O magistrado, que havia sido condenado a pagar 5% do valor da causa — equivalente a cerca de R$ 125 mil —, alegou não ter condições financeiras para arcar com os custos processuais sem comprometer o sustento de sua família, composta por cinco filhos. Ele também afirmou possuir empréstimos consignados que, à época, ultrapassavam R$ 300 mil.
Inicialmente, a Primeira Seção do STJ havia rejeitado o pedido, acompanhando o voto do relator, ministro Herman Benjamin. Naquela decisão, os ministros entenderam que não havia comprovação de hipossuficiência econômica. O argumento foi reforçado por informações apresentadas pela União, que apontavam que o magistrado recebeu, em 2010, cerca de R$ 260 mil líquidos, além de possuir bens como um sítio de 30 alqueires, dois veículos de luxo (uma Pajero TR4 e um Kia Sorento) e ser representado por um dos mais renomados escritórios de advocacia do país.
A nova decisão reacende o debate sobre os critérios adotados pelo Judiciário na concessão da justiça gratuita, especialmente em casos envolvendo agentes públicos com altos salários.
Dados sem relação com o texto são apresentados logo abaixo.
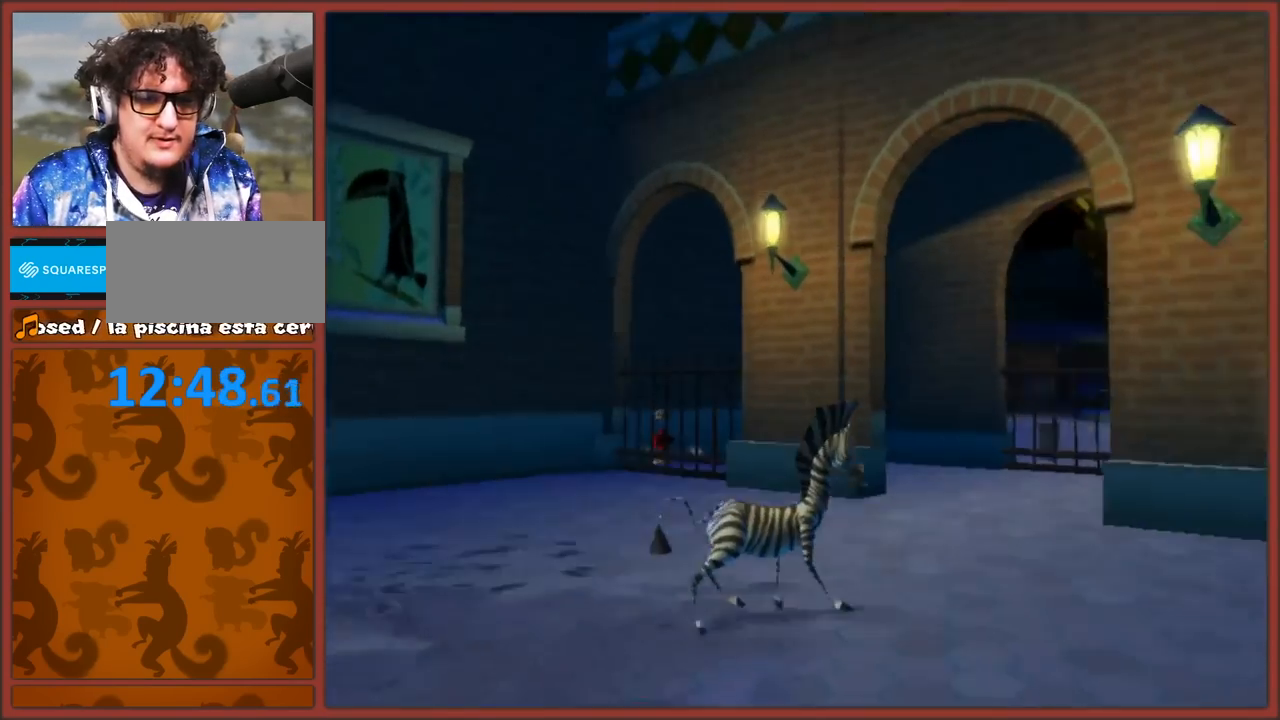
{"buttons": [], "left_stick": "up-right", "right_stick": "left", "events": [[217, "left_stick", "up"], [267, "left_stick", "up-right"], [317, "right_stick", "down-left"], [433, "right_stick", "left"]]}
Críticos argumentam que o benefício deve ser reservado a quem realmente não pode arcar com os custos do processo, enquanto outros defendem que a análise deve levar em conta a situação financeira atual do requerente, independentemente de seu cargo.
A concessão da gratuidade de justiça ao desembargador segue sendo alvo de polêmica e deverá gerar repercussão em futuras discussões sobre acesso à Justiça e equidade no tratamento de partes processuais.